Friday, November 22, 2013

Thoughts of Reinventing

Today, I found myself in the Doctor's office after a week long nasty battle with the sickness in my body. I thought it was the flu - after all I'd had it before even though it felt a little different.  Turns out it was all from the lack of allergy prep I did this year (again).  Only two weeks ago, I'd had an allergic reaction, then another last week.  So my body probably was just trying to get rid of all of it once and for all.  This was a new look of a cold for me and it got me to thinking about how to reinvent me.

A moving from a cold to life seem like attempting to jump the Grand Canyon but it really makes sense.  See, I'm not who I was 4 years ago or even 7 years ago, when I bought my first house.  Things have certainly changed but instead of being the person that makes things happen for themselves I've slipped into being one that allows things to happen to them.  I've accepted nothing paying jobs that didn't help improve my situation just to say I had one and was doing something.  My bank account even today is in the negative and credit cards overdrawn trying to just handle two or three bills.  And I recently lost the aforementioned first house to foreclosure trying to play the way everyone else thinks I should.   Admittedly, it just hasn't made me very happy.

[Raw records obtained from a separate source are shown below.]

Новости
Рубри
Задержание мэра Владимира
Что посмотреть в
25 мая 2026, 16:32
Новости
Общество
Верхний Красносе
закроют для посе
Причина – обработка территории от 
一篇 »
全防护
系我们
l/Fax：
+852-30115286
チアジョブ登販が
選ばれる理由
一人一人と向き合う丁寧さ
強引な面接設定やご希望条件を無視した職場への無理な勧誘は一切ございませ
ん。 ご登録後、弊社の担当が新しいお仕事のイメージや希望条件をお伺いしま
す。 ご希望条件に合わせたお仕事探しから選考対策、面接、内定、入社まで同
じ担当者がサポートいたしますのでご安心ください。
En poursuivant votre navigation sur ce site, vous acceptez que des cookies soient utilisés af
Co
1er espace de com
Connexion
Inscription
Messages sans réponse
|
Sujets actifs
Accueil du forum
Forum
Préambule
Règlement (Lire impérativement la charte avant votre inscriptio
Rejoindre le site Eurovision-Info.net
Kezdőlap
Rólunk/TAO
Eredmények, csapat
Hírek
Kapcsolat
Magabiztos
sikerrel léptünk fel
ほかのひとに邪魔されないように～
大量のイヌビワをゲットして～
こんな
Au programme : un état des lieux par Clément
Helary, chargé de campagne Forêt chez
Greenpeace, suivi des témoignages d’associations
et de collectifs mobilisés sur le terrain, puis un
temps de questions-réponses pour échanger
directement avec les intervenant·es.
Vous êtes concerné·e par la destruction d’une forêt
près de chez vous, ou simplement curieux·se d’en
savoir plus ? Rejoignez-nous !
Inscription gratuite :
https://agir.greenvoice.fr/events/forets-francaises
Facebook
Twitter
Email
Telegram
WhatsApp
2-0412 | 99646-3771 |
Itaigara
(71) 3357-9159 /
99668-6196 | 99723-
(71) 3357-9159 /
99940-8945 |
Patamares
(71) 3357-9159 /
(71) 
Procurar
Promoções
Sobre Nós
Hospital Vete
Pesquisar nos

So reinventing = doing me.  I clearly can not do any worse right now than I have been doing.  What does it look like?  Well, writing, every single day for blogging, somehow, whether it's posting here or on something else.  And working on script pages.  Also, doing things to further my writing like applying to Juilliard (certificate) and Southern Illinois University (Ph.D) - which is interesting because now I am thinking about the Ph.D (thoughts for another post).  Then there is losing a couple pounds too because my scale is clearly broken - about 10 pounds off in the wrong direction!  The final big thing of reinventing myself, getting a little income, maybe starting a movement of some sort that could take off or finally getting into crafting.  The main goal: by next year this time, finally being out of this rut, and what I hope to be.